Indonesian Political, Business & Finance News

Rupiah stabilizing

| Source: JP

Rupiah stabilizing

The rupiah market has remained calm over the past few days
with its rate stabilizing at a range of 2,900-3,000 to the U.S.
dollar. As the turbulence of the regional currency market is also
tapering off it is reasonable to expect firmer stability within
the next few months.

The reform package -- though its technical details are still
being finalized -- has been improving market sentiment and has
been effective in starting the process of regaining investor
confidence.

The latest developments seem to have made the central bank
much more confident about gradually easing the credit pinch, a
move it promised last Wednesday when the government announced a
new package of measures to cope with the currency turmoil.

The gradual easing of the tight monetary policy which started
last Thursday was stepped up on Tuesday when the central bank
again lowered its benchmark interest rates (Bank Indonesia
Certificate rate) by between one and two percentage points.
Though the rates are still high, ranging from 12.75 percent to 21
percent for papers of less than one month maturity and 23 percent
for three-month and 25 percent for one-month papers, the
direction is clear.

It is unreasonable to expect the monetary authorities to lower
interest rates in a drastic manner as the market condition is
still fragile and investors are still waiting for more concrete
and detailed actions under the new reform package.

A Reuters poll of 12 analysts and foreign exchange dealers in
Jakarta and Singapore early this week concluded that the rupiah
rate would most likely move between 2,900 and 3,000 to the dollar
until the end of this year.

Barring another wave of currency turbulence in other Southeast
Asian countries, the 2,900-3,000 range predicted for the rupiah
rate may hold firm.

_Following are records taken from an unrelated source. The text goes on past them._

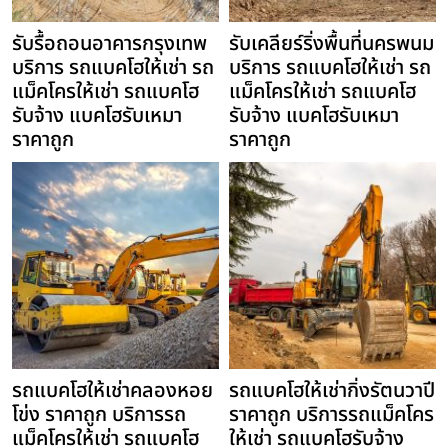
รับรื้อถอนอาคารกรุงเทพ
รับเคลียร์ริ่งพื้นที่นครพนม
บริการ รถแบคโฮให้เช่า รถ
บริการ รถแบคโฮให้เช่า รถ
แม็คโครให้เช่า รถแบคโฮ
แม็คโครให้เช่า รถแบคโฮ
รับจ้าง แบคโฮรับเหมา
รับจ้าง แบคโฮรับเหมา
ราคาถูก
ราคาถูก
รถแบคโฮให้เช่าคลองหอย
รถแบคโฮให้เช่ากิ่งรัตนวาปี
โข่ง ราคาถูก บริการรถ
ราคาถูก บริการรถแม็คโคร
แม็คโครให้เช่า รถแบคโฮ
ให้เช่า รถแบคโฮรับจ้าง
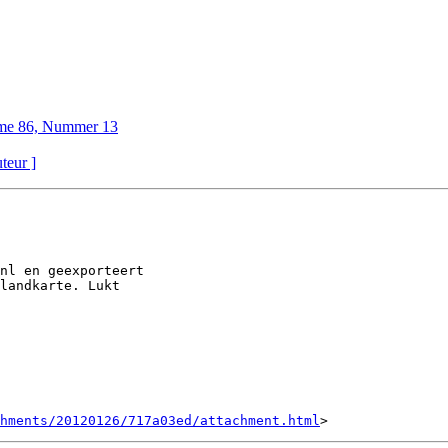
me 86, Nummer 13
uteur ]
nl en geexporteert

landkarte. Lukt

hments/20120126/717a03ed/attachment.html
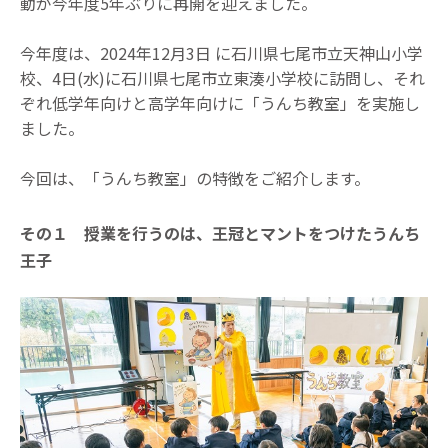
動が今年度5年ぶりに再開を迎えました。
今年度は、2024年12月3日 に石川県七尾市立天神山小学
校、4日(水)に石川県七尾市立東湊小学校に訪問し、それ
ぞれ低学年向けと高学年向けに「うんち教室」を実施し
ました。
今回は、「うんち教室」の特徴をご紹介します。
その１ 授業を行うのは、王冠とマントをつけたうんち
王子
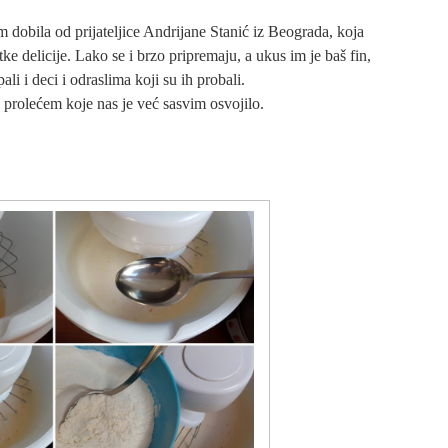
 dobila od prijateljice Andrijane Stanić iz Beograda, koja
atke delicije. Lako se i brzo pripremaju, a ukus im je baš fin,
i i deci i odraslima koji su ih probali.
 prolećem koje nas je već sasvim osvojilo.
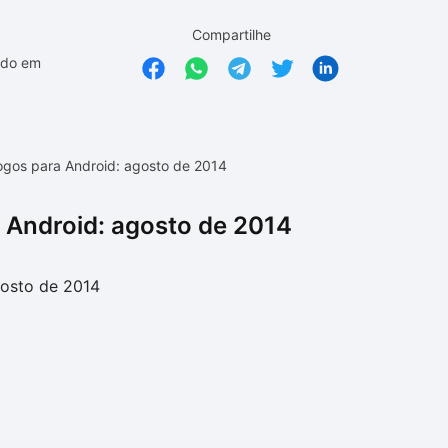
Compartilhe
ado em
ogos para Android: agosto de 2014
 Android: agosto de 2014
gosto de 2014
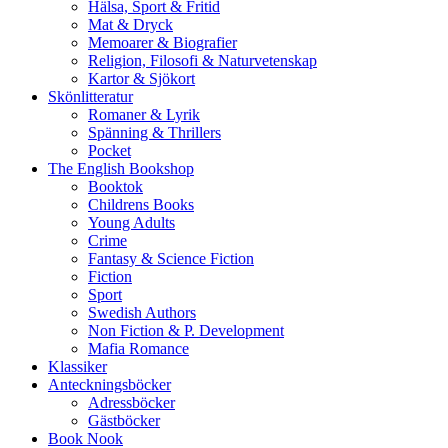
Hälsa, Sport & Fritid
Mat & Dryck
Memoarer & Biografier
Religion, Filosofi & Naturvetenskap
Kartor & Sjökort
Skönlitteratur
Romaner & Lyrik
Spänning & Thrillers
Pocket
The English Bookshop
Booktok
Childrens Books
Young Adults
Crime
Fantasy & Science Fiction
Fiction
Sport
Swedish Authors
Non Fiction & P. Development
Mafia Romance
Klassiker
Anteckningsböcker
Adressböcker
Gästböcker
Book Nook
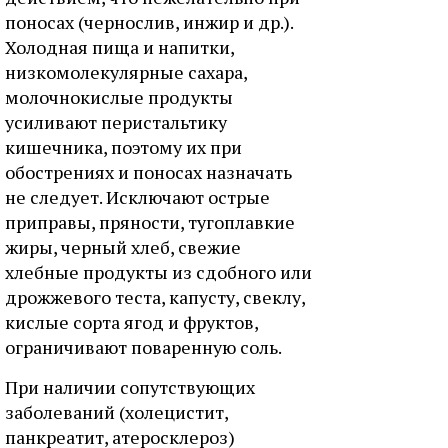
поносах (чернослив, инжир и др.).
Холодная пища и напитки,
низкомолекулярные сахара,
молочнокислые продукты
усиливают перистальтику
кишечника, поэтому их при
обострениях и поносах назначать
не следует. Исключают острые
приправы, пряности, тугоплавкие
жиры, черный хлеб, свежие
хлебные продукты из сдобного или
дрожжевого теста, капусту, свеклу,
кислые сорта ягод и фруктов,
ограничивают поваренную соль.
При наличии сопутствующих
заболеваний (холецистит,
панкреатит, атеросклероз)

The sooner the rupiah settles at its
equilibrium market rate, the better is for the economy as
businesses will be able to start price adjustments based on that
new market range. Likewise, the government needs a more reliable
rate reference as it has to start preparing its 1998/1999 budget
which has to be proposed to the House of Representatives in the
first week of January.

Despite these encouraging developments, we cannot afford
complacency and think that everything is now back to normal. We
have still to complete our homework as investor confidence has
not fully recovered.

The early process of regaining market confidence could be
suddenly foiled if the government does not deliver what it
promised in the Sept.3 reform package or if the final agenda of
actions resulting from the package is seen as cosmetic.

The government is challenged to maintain the process of
restoring market confidence, especially in the run-up to the
Presidential election next March. It is not that political
stability is in danger. Far from it, Soeharto's reelection has
been ensured. But such a political agenda is usually full of
rumors and is sometimes marred by conflicting signals to the
market.

It is therefore most imperative for the cabinet to come out
soon with the set of concrete measures set forth in the package
and to refrain from giving confusing signals to the market while
the final details of the reform measures are being prepared.